In python3, urlopen expects a byte stream for the POST data. this patch encodes the data in utf-8 before transmission. Essentially a hack, since a proper fix involves allowing the user to specify an encoding scheme of choice.
I'd accept a patch that properly encodes the data to a user defined encoding and sets the content type header appropriately.
In that case, can you suggest a preferred way? would adding an optional parameter (default: ISO-8859-1) to submit_form be okay?
Just found out that ISO-8859-1 is the default for a HTTP POST request when nothing is explicitly specified.
I admit that this is really tricky because of the signature of the user defined open_http() function, which we can't easily change without breaking code.
OTOH, if users provide their own urlopen function, I think we can assume that they know how to deal with encoding the form data, so it should be enough to handle only the default case. So, yes, add an optional parameter that only gets passed through into open_http_urllib(), not into a user provided open_http().
While taking a look, I also noticed that the docstring is outdated. It would be nice if you could clean that up while you're at it anyway.
Thanks for giving it a try.
@scoder I have added an optional parameter to submit_form, which gets passed only to open_http_urllib and not user-defined open_http, just as you suggested. I defaulted to ISO-8859-1 since it is the default for POST.
Most browsers do not set any headers on a direct POST request, and I cave decided to do the same.
I am unsure of changes to the docstring, and have left it untouched as of now.
Please find the new commit in the same branch, phanimahesh:patch-2.
@scoder Have you reviewed the diff?
If there are any objections/comments/suggestions, please let me know.
gentle ping @scoder
The fix is simpler: data = urlencode(values).encode('ascii', 'strict'). Urlencoded value may contain only subset of ascii characters.
data = urlencode(values).encode('ascii', 'strict')

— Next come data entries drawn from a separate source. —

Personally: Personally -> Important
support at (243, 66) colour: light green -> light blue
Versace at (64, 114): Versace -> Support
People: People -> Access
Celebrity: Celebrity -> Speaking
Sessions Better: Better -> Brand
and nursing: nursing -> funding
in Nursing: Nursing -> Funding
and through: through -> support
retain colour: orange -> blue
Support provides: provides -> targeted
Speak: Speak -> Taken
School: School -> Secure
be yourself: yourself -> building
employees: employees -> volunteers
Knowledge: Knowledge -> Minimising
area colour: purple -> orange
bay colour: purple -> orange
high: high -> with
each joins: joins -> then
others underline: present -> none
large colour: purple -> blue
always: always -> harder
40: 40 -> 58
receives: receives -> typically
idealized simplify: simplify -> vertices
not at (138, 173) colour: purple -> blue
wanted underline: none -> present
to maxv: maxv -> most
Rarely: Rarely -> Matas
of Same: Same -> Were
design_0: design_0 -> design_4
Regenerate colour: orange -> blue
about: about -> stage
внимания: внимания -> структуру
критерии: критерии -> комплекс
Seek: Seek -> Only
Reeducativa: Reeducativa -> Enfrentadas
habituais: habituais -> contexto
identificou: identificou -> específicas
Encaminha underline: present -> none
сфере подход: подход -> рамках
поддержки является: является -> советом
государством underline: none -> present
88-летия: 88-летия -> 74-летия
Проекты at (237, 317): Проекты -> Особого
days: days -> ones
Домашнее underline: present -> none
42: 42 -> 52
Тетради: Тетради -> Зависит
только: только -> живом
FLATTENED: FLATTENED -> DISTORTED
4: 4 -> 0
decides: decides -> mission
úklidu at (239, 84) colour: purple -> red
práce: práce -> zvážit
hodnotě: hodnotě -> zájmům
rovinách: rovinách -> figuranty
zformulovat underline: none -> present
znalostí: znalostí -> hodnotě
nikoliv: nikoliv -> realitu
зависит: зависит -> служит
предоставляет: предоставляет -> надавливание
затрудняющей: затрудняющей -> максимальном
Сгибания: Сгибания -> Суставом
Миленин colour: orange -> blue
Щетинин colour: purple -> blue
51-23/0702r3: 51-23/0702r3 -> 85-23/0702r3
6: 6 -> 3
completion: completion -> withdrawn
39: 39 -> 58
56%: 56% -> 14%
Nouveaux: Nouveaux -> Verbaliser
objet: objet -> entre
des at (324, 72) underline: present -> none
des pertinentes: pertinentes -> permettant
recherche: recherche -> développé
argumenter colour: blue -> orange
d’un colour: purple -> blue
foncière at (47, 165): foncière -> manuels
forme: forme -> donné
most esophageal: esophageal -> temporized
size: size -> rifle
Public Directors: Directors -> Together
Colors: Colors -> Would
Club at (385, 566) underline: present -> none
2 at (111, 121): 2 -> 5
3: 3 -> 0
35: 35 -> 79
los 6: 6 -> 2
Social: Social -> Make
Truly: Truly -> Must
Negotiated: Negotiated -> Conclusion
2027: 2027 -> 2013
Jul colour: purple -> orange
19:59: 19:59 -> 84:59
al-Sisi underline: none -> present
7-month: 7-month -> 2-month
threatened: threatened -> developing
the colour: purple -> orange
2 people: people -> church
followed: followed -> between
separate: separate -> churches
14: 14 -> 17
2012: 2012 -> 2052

Note: it is unrelated to the character encoding that urlencode() itself uses (encoding parameter). That encoding may be calculated using description for html5 "Selecting a form submission encoding". btw, the default is UTF-8, not ISO-8859-1.
The character encoding was selected to match the default expected value for a POST request. But from the specification on how to select the form submission encoding in general, I agree that it must be UTF-8. And @scoder specifically requested that the user should be able to specify encoding here, hence I had to introduce an optional parameter.
In the code, GET request is being handled separately. Should the url encoding be specified there, at L915: url += urlencode(values)? Also, should we follow the complete detection algorithm as specified in the w3 spec and drop the optional parameter?
L915: url += urlencode(values)
There are two character encodings here.
One encoding is used to convert "urlencoded" Unicode string (that never ever contains non-ascii characters) into bytes to be accepted as data argument for urlopen() function as said in the urlencode() docs to avoid TypeError to fix the LP bug. It is an artifact of Python implementation that application/x-www-form-urlencoded data is returned as Unicode. The result of urlencoding is inherently a byte stream. ascii is always a safe choice here (though other ascii-based encoding also would work and produce the same byte sequence).
Another encoding is unrelated to the issue. It is the character encoding used before "percent encoding" is applied. It is the form submission encoding.
As I understand it, @scoder talks about the second character encoding. Changing it, configuring it doesn't fix TypeError.
GET request is unrelated to the issue. urlopen() should accept url as a Unicode string here.